## TEKS YANG DIBERIKAN
+--
Obat – obatan yang digunakan dalam praktikum ini adalah, Furosemide, Spironolakton,
dan control negatifnya menggunakan CMC Na. sebagaimana halnya yang diketahui bahwa
furosemide merupakan obat diuretic golongan diuretic kuat. Spironolakton merupakan golongan
diuretic hemat kalium dengan mekanisme kerjanya berkompetisi dengan aldosterone pada reseptor
di tubulus ginjal distal, meningkatkan natrium klorida dan eksresi air selama konversi ion kalium
dan hydrogen, juga dapat memblok efek aldosteronpada otot polos asteriolar.
CMC Na sebagai control dengan jumlah frekuensi urin komulatif selama 2 jam yaitu 2,9
ml dan 2,6 ml dengan potensi diuretiknya 58% dan 52%. Furosemide menghasilkan volume urin
komulatif 9,3 ml dan 8,6 ml dengan potensi diuretiknya 186% dan 172%. Sementara spironolakton
menghasilkan jumlah urin 5,5 ml dan 5,3 ml. dengan potensi diuretikanya 110% dan 146%.
Sebenarnya diantara keempat sediaan yang paling baik digunakan yaitu furosemide. Karena
furosemide bekerja dengan cara menghambat reabsorbsi ion Na pada lengkung henle. Mekanisme
kerja furosemide adalah inhibisi reabsorbsi natrium dan klorida pada lengkung henle menaik dan
tubulus distal ginjal, mempengaruhi sistem konstranspor ikatan klorida, selanjutnya meningkatkan
eksresi Na-, Cl-, Mg, kalsium dan air.
Seharusnya tikus yang diberikan furosemide secara per oral memberikan efek yang diuresis
yang lebih besar daripada tikus yang diberikan hidroklortiazid dan spironolakton. (Mycek, 1997).
Pertanyaan :

1. Apa tujuan dilakukan pengujian efek diuretik?


Jawab : agar dapat memahami kerja farmakologi dari berbagai kelompok diuretika dan
memperoleh gambaran tentang cara evaluasi potensi diuretika.

2. Bagaimana mekanisme farmakologi obat yang digunakan dalam pengamatan sehingga


dapat memberikan efek diuresis pada tikus?
Jawab : Mekanisme kerja furosemide adalah inhibisi reabsorbsi natrium dan klorida pada
lengkung henle menaik dan tubulus distal ginjal, mempengaruhi sistem konstranspor ikatan
klorida, selanjutnya meningkatkan eksresi Na-, Cl-, Mg, kalsium dan air. Mekanisme kerja
spironolakton yaitu berkompetisi dengan asdosteron pada reseptor di tubulus distal ginjal,
meningkatkan NaCl dan eksresi air selama konversi ion kalium dan hydrogen, juga dapat
memblok efek aldosterone pada otot polos arteriol.

3. Berdasarkan hasil pada tabel pengamatan, tentukanlah uji (CMC-Na, Furosemide, dan
Spironolakton) tersebut apakah positif atau negatif memiliki efek diuretika!
+--
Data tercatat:
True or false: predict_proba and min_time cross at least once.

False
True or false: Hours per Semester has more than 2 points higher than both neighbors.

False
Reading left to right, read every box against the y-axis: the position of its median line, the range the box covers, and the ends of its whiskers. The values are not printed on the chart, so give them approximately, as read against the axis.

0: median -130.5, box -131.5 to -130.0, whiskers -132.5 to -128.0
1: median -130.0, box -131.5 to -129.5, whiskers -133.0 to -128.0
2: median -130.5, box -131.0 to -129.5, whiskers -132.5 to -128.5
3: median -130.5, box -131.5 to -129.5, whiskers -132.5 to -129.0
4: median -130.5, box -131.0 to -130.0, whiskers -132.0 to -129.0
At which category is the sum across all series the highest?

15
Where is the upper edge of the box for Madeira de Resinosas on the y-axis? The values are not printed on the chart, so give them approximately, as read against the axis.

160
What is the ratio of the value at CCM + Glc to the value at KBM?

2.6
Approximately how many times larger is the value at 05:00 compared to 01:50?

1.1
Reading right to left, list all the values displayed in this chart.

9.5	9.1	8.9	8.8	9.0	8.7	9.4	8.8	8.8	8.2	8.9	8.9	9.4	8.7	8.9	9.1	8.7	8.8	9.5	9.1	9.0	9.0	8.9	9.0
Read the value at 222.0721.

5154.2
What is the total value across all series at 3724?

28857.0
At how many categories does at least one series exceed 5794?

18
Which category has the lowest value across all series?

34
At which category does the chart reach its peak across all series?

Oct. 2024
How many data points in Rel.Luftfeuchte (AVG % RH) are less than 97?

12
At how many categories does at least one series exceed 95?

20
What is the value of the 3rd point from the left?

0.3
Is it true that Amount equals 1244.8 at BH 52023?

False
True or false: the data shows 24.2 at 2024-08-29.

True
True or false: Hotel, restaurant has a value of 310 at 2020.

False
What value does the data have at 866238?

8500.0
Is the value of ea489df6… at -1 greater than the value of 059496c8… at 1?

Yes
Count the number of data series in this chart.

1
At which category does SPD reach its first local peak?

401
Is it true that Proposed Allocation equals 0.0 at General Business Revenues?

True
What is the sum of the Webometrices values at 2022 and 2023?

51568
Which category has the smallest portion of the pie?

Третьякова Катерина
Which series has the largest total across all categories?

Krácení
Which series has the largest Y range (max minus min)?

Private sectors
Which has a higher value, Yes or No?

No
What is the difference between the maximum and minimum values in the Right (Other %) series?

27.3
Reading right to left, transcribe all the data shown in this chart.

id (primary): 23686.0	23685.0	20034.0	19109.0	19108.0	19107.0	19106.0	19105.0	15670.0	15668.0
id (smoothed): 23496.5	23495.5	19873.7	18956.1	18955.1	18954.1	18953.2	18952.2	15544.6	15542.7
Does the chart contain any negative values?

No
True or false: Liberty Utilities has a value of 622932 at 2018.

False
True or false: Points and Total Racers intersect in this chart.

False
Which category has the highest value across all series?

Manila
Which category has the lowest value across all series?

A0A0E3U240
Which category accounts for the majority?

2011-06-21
+--
## BERDASARKAN INFORMASI
1 - Sebutkan golongan diuretik yang mencakup spironolakton menurut teks tentang uji diuretik.
2 - Salin ulang seluruh bagian teks tentang uji diuretik dari "Seharusnya tikus yang" hingga "pengujian efek diuretik?", lalu ganti setiap kata "tikus" dengan "mencit".
Baris-baris data tersebut tidak diperlukan.

## JAWABAN TUGAS
1 - Spironolakton termasuk golongan diuretik hemat kalium.

2 -
Seharusnya mencit yang diberikan furosemide secara per oral memberikan efek yang diuresis
yang lebih besar daripada mencit yang diberikan hidroklortiazid dan spironolakton. (Mycek, 1997).
Pertanyaan :

1. Apa tujuan dilakukan pengujian efek diuretik?